The group, an independent panel of experts in prevention and primary care appointed by the federal Department of Health and Human Services, also considered use of the supplements by healthy premenopausal women and men. For those groups, it said, there was insufficient evidence to recommend taking vitamin D with or without calcium to prevent fractures.
The supplements also have been studied to see if they prevent cancer. But, the group said, there is insufficient evidence to say they do or do not. The cancer studies included ones testing the supplements to prevent all cancers as well as ones asking about colorectal cancer, prostate cancer and breast cancer.
Their analysis of the effects of the supplements included 137 studies, including randomized controlled trials, the gold standard for clinical evidence.
The low doses that the group referred to, at least for the postmenopausal women, were a typical level of 400 international units or less of vitamin D a day and 1,000 milligrams or less of calcium.
At that dose, said Dr. Kirsten Bibbins-Domingo, a member of the task force who is an associate professor of medicine at the University of California in San Francisco, “there is sufficient evidence to say they do not prevent fractures.”
“When you take a vitamin supplement or any therapy for an extended period of time, you have to ask, ‘What is the evidence that it works and what is the evidence of harms?’ ” Dr. Bibbins-Domingo said.
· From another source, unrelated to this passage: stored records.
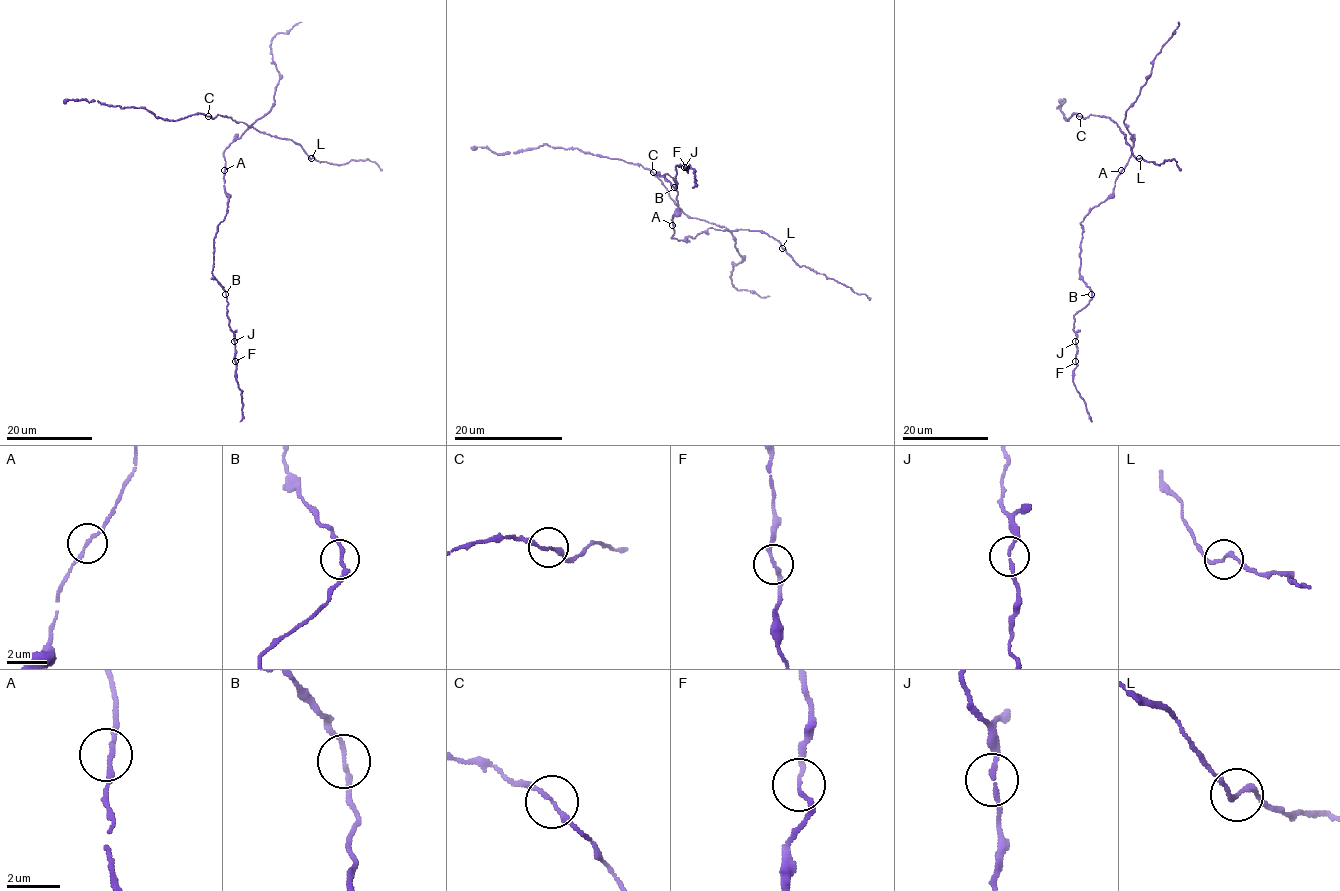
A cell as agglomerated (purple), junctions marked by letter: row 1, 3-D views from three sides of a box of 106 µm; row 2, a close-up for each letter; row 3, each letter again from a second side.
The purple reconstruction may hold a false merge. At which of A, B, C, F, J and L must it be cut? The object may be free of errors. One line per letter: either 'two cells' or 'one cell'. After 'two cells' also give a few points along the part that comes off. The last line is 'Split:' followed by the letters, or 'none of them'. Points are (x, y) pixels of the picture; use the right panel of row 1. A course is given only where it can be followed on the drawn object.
A: one cell
B: one cell
C: one cell
F: one cell
J: one cell
L: one cell
Split: none of them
“It is clear that lower doses of calcium and vitamin D do not prevent fractures, and there is a small but measurable risk of kidney stones,” she said. So with no evidence of benefit, there is no reason to risk harm.
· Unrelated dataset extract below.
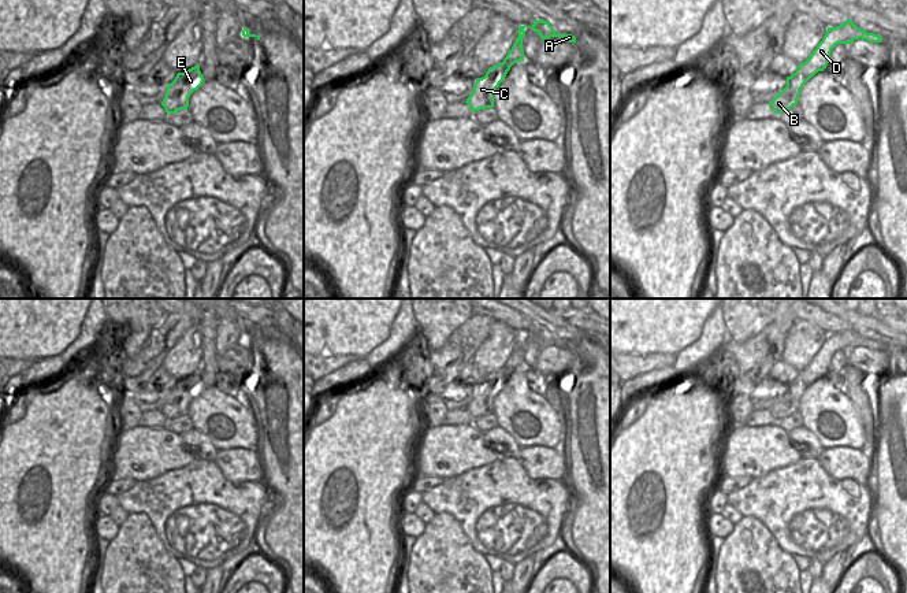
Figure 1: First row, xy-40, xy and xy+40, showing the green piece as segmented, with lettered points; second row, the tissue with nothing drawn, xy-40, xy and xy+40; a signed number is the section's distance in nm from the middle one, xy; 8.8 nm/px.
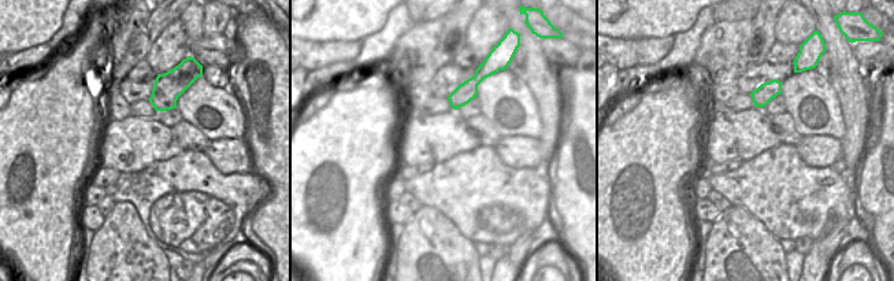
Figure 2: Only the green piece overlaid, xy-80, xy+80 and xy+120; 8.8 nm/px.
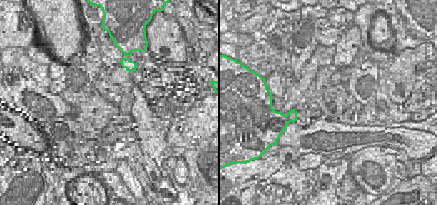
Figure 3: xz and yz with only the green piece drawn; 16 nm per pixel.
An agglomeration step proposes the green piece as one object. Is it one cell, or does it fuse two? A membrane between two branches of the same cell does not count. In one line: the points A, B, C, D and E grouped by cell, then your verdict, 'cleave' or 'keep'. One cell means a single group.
A D / B C E; cleave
Dr. Ethel Siris, who directs Columbia University’s osteoporosis center, said she and other osteoporosis experts already knew the supplements did not prevent fractures.
“That’s why when a patient with osteoporosis says, ‘I will just take calcium and vitamin D,’ we say, ‘That’s not enough,’ ” Dr. Siris said.
But Dr. Bibbins-Domingo said the task force recommendations did not apply to people with osteoporosis.
For most people, she said, there is no need for these supplements and good reason for many not to take them.
“Vitamin D and calcium are part of a healthy diet,” Dr. Bibbins-Domingo said. “Most people can achieve sufficient doses with a healthy diet.”